- [FRAGMENTO DE PÁGINA]:
-=-=-=-=-
Zalabardo, de quien ya dije que es persona prudente, me transmitía hace unos días su preocupación ante la etapa que nos ha tocado vivir. «No hay rincón del mundo al que miremos», me decía, «que no sea escenario de conflicto». Y proseguía: «Incluso nuestra más cercana sociedad es nido de conflictos. Quizá ya no baste andar con pies de plomo; tal vez la sensatez nos aconseje no sacar los pies del plato». Coincido con lo primero, pues nunca está de más ser cauteloso, precavido y no tener demasiadas prisas al actuar o al hablar; ser como el buzo que trabaja en las profundidades marinas y utiliza ese calzado que da origen a la expresión. Pero yo, que no soy tan prudente, no tengo tan claro lo segundo.
Durante nuestra
conversación le he recordado la abundancia en nuestra lengua de expresiones formadas
en torno a los pies: buscar los tres pies al gato, poner
pies en polvorosa, tener pies de barro, hacer algo
a pies juntillas, no dar pie con bola, echar a los
pies de los caballos, al pie de la letra, dar el
pie, nacer de pie, tener fríos los pies y caliente
la cabeza, entrar con pie derecho, dar el pie y
coger la mano, saber de qué pie cojea alguien, darse
un tiro en el pie…; esa lista ni siquiera muestra la mitad.
Responde mi amigo que las
conoce, como la mayoría de la gente. Pero no acaba de entender por qué razón
dudo de la validez de no sacar los pies del plato, expresión
que nos aconseja ‘no ir más allá de lo lícito y razonable’. ¿Y por qué no?, digo a mi vez, y me veo
precisado a aclararle mi posición; todos las conocemos, sí, aunque a veces se
nos escape el desvío que el tiempo ha ido dando a sus sentidos originales.
-=-=-=-=-
- [Registros de origen]:
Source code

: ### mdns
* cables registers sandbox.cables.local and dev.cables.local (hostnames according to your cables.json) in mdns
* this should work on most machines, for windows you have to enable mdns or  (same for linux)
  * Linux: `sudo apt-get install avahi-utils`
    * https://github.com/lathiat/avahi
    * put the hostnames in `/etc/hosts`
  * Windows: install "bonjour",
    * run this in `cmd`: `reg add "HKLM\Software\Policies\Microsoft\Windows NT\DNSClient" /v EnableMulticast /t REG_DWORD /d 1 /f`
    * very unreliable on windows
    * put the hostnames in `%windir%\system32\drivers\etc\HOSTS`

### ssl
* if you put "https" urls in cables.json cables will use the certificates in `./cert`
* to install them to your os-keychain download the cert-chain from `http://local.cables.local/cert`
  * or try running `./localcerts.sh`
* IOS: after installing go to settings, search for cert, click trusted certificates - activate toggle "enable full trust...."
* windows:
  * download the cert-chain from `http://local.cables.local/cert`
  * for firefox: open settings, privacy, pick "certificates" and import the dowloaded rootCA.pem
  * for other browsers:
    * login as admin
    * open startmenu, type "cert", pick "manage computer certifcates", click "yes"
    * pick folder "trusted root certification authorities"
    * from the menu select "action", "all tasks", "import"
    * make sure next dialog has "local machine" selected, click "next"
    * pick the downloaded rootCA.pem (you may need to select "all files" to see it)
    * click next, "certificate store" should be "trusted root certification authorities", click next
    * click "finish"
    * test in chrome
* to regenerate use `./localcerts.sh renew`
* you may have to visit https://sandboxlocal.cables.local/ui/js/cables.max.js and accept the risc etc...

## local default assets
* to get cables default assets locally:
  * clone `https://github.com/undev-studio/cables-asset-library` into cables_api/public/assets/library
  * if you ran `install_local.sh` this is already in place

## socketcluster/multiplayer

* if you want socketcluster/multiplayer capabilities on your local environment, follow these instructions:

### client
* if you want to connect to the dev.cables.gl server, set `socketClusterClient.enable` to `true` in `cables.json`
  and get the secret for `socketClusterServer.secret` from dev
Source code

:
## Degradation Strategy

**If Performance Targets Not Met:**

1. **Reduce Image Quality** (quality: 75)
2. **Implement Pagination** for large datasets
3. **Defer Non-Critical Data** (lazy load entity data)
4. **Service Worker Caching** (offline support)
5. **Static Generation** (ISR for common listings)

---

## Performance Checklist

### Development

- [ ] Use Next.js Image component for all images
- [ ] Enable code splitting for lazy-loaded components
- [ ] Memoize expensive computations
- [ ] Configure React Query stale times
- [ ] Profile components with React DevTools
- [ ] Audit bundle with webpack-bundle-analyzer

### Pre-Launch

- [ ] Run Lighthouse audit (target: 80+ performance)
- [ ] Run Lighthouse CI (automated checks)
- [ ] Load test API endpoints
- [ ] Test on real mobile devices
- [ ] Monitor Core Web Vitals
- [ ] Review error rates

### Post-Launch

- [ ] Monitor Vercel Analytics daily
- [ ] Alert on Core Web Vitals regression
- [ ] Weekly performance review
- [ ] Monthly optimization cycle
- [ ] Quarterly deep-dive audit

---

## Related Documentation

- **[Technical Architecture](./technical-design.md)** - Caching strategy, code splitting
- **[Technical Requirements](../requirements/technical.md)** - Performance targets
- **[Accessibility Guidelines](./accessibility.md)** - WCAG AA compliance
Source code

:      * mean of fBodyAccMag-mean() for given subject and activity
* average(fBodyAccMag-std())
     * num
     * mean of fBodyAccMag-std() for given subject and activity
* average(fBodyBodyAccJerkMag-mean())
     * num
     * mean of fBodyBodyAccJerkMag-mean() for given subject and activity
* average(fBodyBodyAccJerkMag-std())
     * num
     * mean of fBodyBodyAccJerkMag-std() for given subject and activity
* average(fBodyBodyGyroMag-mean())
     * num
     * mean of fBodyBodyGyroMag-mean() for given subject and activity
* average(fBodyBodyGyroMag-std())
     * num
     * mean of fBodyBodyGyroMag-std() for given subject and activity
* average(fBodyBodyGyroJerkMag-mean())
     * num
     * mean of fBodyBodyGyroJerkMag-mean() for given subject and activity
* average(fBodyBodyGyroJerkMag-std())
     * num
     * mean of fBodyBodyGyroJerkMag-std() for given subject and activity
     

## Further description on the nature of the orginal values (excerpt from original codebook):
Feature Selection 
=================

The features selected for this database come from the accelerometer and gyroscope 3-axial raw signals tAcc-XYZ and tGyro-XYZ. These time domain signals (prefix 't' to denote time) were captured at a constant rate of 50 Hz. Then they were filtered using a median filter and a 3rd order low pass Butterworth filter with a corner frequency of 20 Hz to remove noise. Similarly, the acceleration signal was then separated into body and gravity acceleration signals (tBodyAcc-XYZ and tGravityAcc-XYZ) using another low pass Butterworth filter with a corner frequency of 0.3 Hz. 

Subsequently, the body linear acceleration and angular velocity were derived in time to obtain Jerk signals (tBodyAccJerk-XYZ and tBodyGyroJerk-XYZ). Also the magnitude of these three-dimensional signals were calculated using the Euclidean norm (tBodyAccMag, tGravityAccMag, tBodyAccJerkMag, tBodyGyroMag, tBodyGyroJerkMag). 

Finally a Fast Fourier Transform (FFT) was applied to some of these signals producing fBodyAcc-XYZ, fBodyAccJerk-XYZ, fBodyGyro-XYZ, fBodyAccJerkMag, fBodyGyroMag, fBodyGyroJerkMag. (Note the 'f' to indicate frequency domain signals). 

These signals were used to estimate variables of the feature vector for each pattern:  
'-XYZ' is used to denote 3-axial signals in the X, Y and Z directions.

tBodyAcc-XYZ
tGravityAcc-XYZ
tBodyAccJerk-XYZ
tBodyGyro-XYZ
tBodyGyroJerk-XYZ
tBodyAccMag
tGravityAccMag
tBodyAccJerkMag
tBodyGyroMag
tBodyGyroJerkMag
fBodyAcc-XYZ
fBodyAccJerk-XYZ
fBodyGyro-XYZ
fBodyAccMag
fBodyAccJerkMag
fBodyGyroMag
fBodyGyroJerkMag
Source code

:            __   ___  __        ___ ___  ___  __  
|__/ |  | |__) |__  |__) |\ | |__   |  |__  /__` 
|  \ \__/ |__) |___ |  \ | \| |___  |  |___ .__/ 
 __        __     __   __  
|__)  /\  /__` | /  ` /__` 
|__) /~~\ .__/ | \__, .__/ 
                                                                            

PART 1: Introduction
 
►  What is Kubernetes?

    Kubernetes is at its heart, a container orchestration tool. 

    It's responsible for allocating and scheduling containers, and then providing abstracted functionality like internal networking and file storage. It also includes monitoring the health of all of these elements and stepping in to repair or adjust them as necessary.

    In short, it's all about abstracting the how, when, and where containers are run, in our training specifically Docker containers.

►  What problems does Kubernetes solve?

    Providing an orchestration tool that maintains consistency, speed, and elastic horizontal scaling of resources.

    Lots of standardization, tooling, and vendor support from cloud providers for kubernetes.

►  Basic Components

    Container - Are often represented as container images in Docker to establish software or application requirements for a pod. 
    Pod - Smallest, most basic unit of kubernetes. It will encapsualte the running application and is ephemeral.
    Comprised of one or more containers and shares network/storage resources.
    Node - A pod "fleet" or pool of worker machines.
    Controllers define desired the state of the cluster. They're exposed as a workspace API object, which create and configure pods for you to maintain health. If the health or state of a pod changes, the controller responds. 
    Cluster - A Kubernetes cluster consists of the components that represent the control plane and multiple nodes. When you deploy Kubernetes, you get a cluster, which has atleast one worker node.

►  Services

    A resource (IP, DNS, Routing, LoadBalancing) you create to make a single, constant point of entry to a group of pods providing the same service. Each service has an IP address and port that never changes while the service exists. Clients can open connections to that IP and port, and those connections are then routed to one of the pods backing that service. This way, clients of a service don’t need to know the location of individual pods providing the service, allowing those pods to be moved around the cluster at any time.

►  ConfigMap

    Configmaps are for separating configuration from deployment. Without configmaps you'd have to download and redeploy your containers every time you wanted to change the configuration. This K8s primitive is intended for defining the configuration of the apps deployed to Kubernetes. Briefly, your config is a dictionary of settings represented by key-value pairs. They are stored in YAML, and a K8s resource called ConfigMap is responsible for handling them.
-=-=-=-=-
- [CON LA INFORMACIÓN]:
• a. Sustituye "prudente" por "juicioso" en el tramo del texto sobre las expresiones con pies que va desde "Zalabardo, de quien" hasta "claro lo segundo.", y escribe ese tramo con el cambio.
• b. Devuelve todas las líneas de los registros que contengan la cadena "certification".
El texto sobre las expresiones con pies y los registros son materiales independientes.

- [RESPUESTAS]:
• a.
Zalabardo, de quien ya dije que es persona juicioso, me transmitía hace unos días su preocupación ante la etapa que nos ha tocado vivir. «No hay rincón del mundo al que miremos», me decía, «que no sea escenario de conflicto». Y proseguía: «Incluso nuestra más cercana sociedad es nido de conflictos. Quizá ya no baste andar con pies de plomo; tal vez la sensatez nos aconseje no sacar los pies del plato». Coincido con lo primero, pues nunca está de más ser cauteloso, precavido y no tener demasiadas prisas al actuar o al hablar; ser como el buzo que trabaja en las profundidades marinas y utiliza ese calzado que da origen a la expresión. Pero yo, que no soy tan juicioso, no tengo tan claro lo segundo.

• b.
    * pick folder "trusted root certification authorities"
    * click next, "certificate store" should be "trusted root certification authorities", click next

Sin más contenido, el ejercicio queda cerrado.